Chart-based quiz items
◇ ◇ ◇ ◇

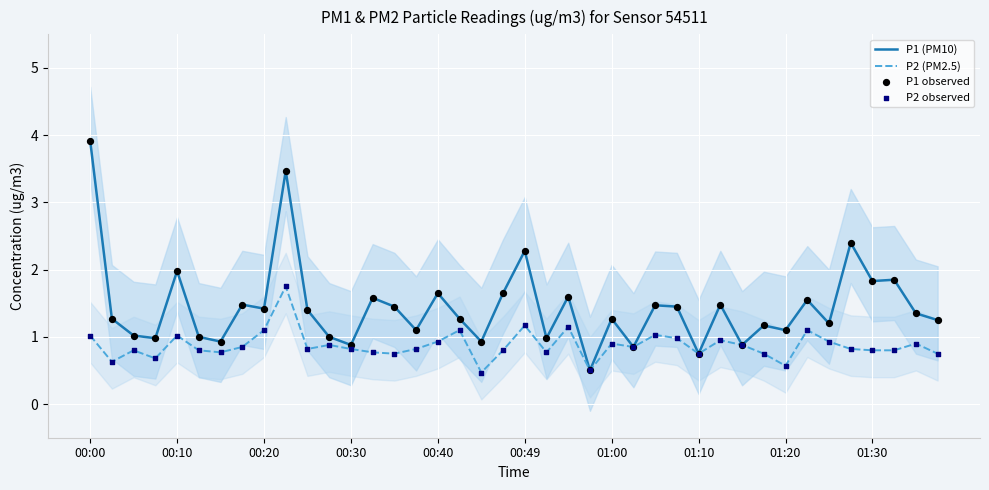

Which series reaches the minimum Y coordinate?

P2 (PM2.5)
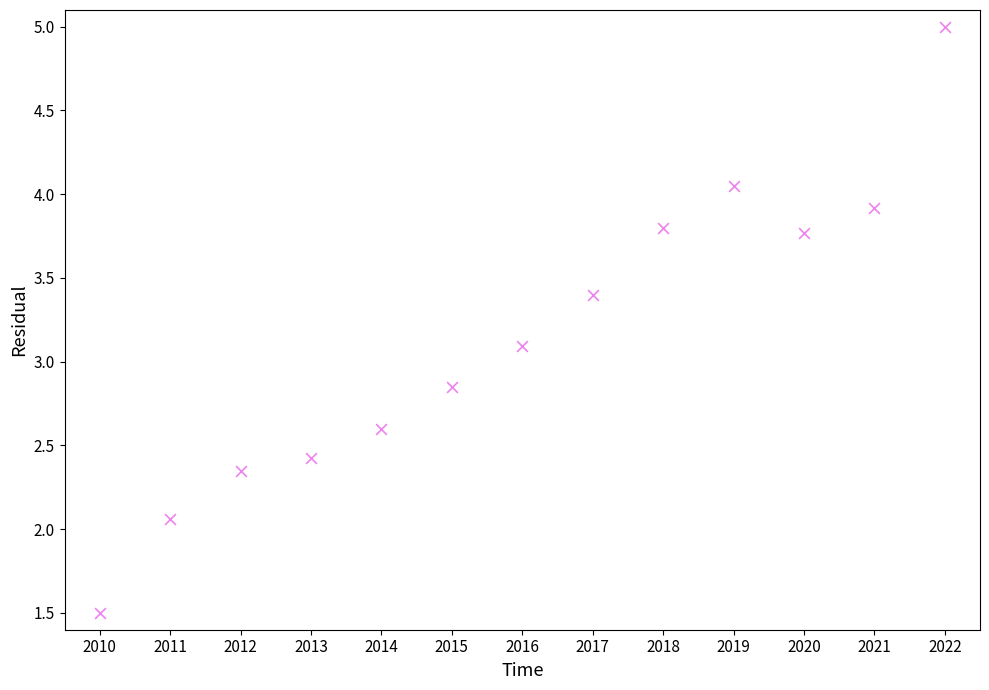

What Y value in the scatter plot is closest to 3?

3.1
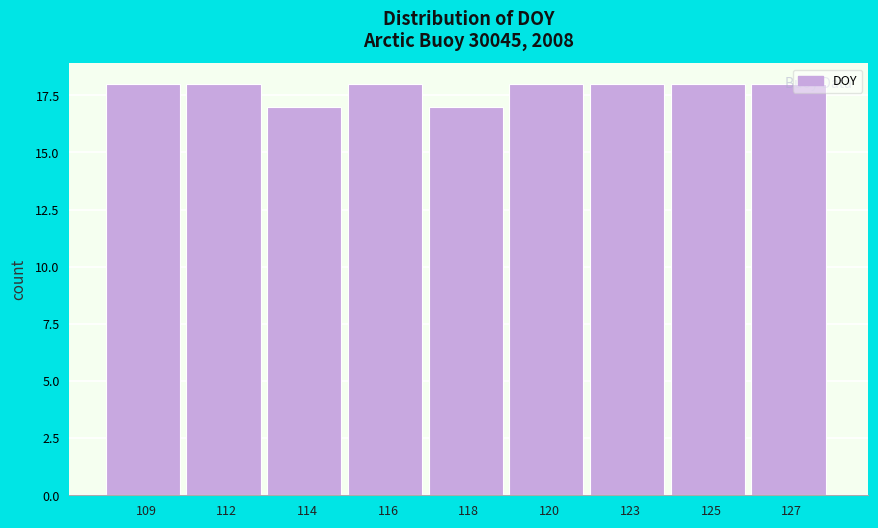

What is the sum of the values at 118 and 127?

35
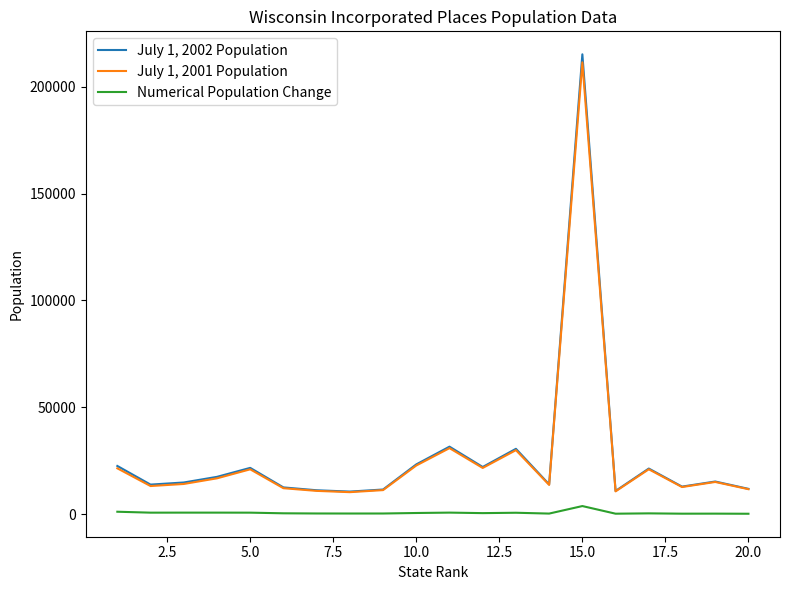

Which series has the largest range (max minus min)?

July 1, 2002 Population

◇ ◇ ◇ ◇

__TASK STATEMENT__:
Copy the text of every entry above word for word, leaving out the pictures.

__YOUR RESPONSE__:
Which series reaches the minimum Y coordinate?

P2 (PM2.5)

What Y value in the scatter plot is closest to 3?

3.1

What is the sum of the values at 118 and 127?

35

Which series has the largest range (max minus min)?

July 1, 2002 Population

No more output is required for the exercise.